Recently, some senior officials in the New York Attorney General's office
concluded that they have enough evidence to charge Mr. Grubman with
violations of New York State law, people familiar with the matter said.
But over the long term, any NASD action could bring the most clout. In its
potential case against Mr. Grubman, people close to the matter say, the NASD
enforcement staff isn't necessarily looking at his motive for touting
stocks, such as earning a bigger bonus for helping the firm obtain banking
business. Instead, the NASD may allege that analysts can no longer hype
stocks in the face of reasonable evidence to the contrary, these people say.
"Under NASD rules, an analyst or a broker must have a reasonable basis to
make a recommendation to buy a stock," says securities lawyer Jacob
Zamansky, who represents investors who take legal action against Wall Street
firms. "If an analyst says a $10 stock is going to $70 he must have a
reasonable basis for making that call, if not, it's a violation of the
rules," Mr. Zamansky says.
---
Grubman's Votes of Confidence

-- January 25, 2001: Winstar closes at $17.00. Mr. Grubman takes issue with
a competitor's analysis that the company may face financial difficulties in
the near future. His price target: $50

-- March 9, 2001: Winstar closes at $9.22. Mr. Grubman attacks short seller
Manuel Asensio, who publishes a negative report on the company. His price
target: $50.

-- March 15, 2001: Winstar closes at $7.63. Mr. Grubman publishes his "State
of the Union" research report on the telecom industry. "We think the
business metrics at (Winstar) continue to exceed expectations and are quite
robust." Mr. Grubman says the "noise" surrounding the company's ability to
make debt-interest payments "is just that." He says Winstar should issue
stock to shore up its balance sheet, like other telecom companies, that have
made "huge money for equity holders.

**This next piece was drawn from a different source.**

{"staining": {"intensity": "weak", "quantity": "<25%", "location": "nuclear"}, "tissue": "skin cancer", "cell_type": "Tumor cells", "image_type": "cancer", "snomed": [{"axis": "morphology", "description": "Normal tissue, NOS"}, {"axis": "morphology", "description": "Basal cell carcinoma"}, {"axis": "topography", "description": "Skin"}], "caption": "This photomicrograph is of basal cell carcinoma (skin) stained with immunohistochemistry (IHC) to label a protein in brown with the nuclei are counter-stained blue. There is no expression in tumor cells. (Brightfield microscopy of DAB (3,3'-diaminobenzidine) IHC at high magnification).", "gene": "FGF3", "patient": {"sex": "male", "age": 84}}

We think that is the situation
(Winstar) is in today." Price target: $50.

-- April 17, 2001: Winstar closes at 14 cents. Mr. Grubman issues a report
saying that the company late the previous night "announced... that it did
not make approx. $75 million interest payments on its senior debt" due the
day before. Mr. Grubman said the firm hired the Blackstone Group to help on
restructuring its debt and is considering filing for Chapter 11 bankruptcy
protection. His price target: not available.